Es kann nicht unsere Aufgabe sein, auf diese Streitfrage hier einzugehen. Praktisch ist sie jedenfalls längst zu Gunsten der Findelhäuser entschieden. Sie haben bei allen europäischen Völkern eine Geschichte aufzuweisen, welche wenigstens darthut, daß sie, wenn nicht ein segensreiches Institut, so doch sicher ein unentbehrliches Correctiv in der menschlichen Gesellschaft sind. Die christliche Kirche nahm sich schon im frühen Mittelalter der Findelkinder an; denn bereits im sechsten Jahrhundert soll zu Trier an der Kathedralkirche sich eine Marmorschale zur Aufnahme ausgesetzter Kinder befunden haben. Das erste Findelhaus im heutigen Sinne wurde 787 in Mailand gegründet. Seitdem haben sich ähnliche Institute in allen civilisirten Ländern Europas mehr und mehr verbreitet und in ihrer inneren Organisation befestigt und vervollkommnet. Namentlich in den romanischen Ländern sind sie heute sehr zahlreich. Es wurden z. B. 1810 in Frankreich 55,700 Kinder, 1833 aber deren 133,000 ausgesetzt. In Spanien – um dies noch zu erwähnen – weisen die Findelhäuser sehr originelle, ja humoristische Eigenthümlichkeiten auf; alle Findlinge werden dort gesetzlich als adelig betrachtet, damit nicht etwa einer unter ihnen, der wirklich vom Adel ist, dieses kostbaren gesellschaftlichen Vorrechts verlustig gehe. In Rußland gibt es ganze Findlingscolonien.

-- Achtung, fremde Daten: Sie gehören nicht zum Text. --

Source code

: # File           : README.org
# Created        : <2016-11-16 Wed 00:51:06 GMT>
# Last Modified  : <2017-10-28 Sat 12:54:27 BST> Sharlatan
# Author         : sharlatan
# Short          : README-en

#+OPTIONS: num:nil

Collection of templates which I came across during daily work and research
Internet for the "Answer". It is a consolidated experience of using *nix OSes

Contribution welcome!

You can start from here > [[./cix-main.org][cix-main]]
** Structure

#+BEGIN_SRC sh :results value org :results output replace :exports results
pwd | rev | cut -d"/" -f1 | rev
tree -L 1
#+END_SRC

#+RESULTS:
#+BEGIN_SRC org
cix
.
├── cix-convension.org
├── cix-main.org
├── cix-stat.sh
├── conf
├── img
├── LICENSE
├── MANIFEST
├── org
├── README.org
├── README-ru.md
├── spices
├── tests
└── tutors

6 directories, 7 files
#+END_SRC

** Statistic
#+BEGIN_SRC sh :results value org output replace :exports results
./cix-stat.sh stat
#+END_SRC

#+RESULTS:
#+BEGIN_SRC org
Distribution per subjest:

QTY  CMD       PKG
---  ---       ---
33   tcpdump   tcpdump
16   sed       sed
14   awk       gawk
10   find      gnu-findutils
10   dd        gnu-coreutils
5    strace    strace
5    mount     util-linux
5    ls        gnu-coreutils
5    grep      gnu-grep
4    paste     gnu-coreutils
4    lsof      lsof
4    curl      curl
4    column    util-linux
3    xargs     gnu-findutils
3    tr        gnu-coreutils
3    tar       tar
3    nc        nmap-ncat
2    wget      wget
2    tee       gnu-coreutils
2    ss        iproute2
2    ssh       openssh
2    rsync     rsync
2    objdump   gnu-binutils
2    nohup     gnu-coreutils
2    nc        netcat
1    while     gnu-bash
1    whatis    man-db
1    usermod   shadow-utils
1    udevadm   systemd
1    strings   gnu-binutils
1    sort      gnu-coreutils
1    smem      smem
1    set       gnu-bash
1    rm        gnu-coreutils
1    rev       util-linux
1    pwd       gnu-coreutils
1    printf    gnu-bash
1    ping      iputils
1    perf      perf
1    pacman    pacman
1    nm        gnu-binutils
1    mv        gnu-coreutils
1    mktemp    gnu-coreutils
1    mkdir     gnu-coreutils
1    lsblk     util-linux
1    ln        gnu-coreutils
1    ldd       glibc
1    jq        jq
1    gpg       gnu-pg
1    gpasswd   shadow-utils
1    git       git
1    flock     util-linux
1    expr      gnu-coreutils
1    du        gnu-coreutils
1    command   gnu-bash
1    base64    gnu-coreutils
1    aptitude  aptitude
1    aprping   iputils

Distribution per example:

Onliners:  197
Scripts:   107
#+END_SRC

Aber wir wollten unser Bild interpretiren und verlieren uns in Daten zur Entwicklungsgeschichte der Findelhäuser. Sei es drum! Vielleicht geben diese Notizen, zusammen mit dem Bilde, das sich, im Grunde betrachtet, selbst erklärt, an geeigneter Stelle einige Anregung zur intimeren Beschäftigung mit dem jedenfalls interessanten Gegenstande des Findelhauswesens und seiner Entwickelung und Bedeutung für unsere Tage.